Please print the data below verbatim, keeping every line unchanged.

(Dataset excerpt begins)

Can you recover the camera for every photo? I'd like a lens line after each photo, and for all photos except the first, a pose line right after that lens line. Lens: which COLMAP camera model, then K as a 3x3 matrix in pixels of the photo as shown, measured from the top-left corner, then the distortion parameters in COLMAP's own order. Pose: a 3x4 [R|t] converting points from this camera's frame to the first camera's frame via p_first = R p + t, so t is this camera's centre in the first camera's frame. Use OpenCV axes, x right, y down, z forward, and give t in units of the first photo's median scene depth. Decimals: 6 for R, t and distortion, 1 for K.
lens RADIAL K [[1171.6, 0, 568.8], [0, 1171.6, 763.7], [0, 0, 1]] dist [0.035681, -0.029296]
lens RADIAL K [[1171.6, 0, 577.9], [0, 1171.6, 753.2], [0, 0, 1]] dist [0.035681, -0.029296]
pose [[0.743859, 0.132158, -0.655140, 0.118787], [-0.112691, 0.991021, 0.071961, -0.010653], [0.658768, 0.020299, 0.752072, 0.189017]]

(Dataset excerpt ends)

**Answer box**
Can you recover the camera for every photo? I'd like a lens line after each photo, and for all photos except the first, a pose line right after that lens line. Lens: which COLMAP camera model, then K as a 3x3 matrix in pixels of the photo as shown, measured from the top-left corner, then the distortion parameters in COLMAP's own order. Pose: a 3x4 [R|t] converting points from this camera's frame to the first camera's frame via p_first = R p + t, so t is this camera's centre in the first camera's frame. Use OpenCV axes, x right, y down, z forward, and give t in units of the first photo's median scene depth. Decimals: 6 for R, t and distortion, 1 for K.
lens RADIAL K [[1171.6, 0, 568.8], [0, 1171.6, 763.7], [0, 0, 1]] dist [0.035681, -0.029296]
lens RADIAL K [[1171.6, 0, 577.9], [0, 1171.6, 753.2], [0, 0, 1]] dist [0.035681, -0.029296]
pose [[0.743859, 0.132158, -0.655140, 0.118787], [-0.112691, 0.991021, 0.071961, -0.010653], [0.658768, 0.020299, 0.752072, 0.189017]]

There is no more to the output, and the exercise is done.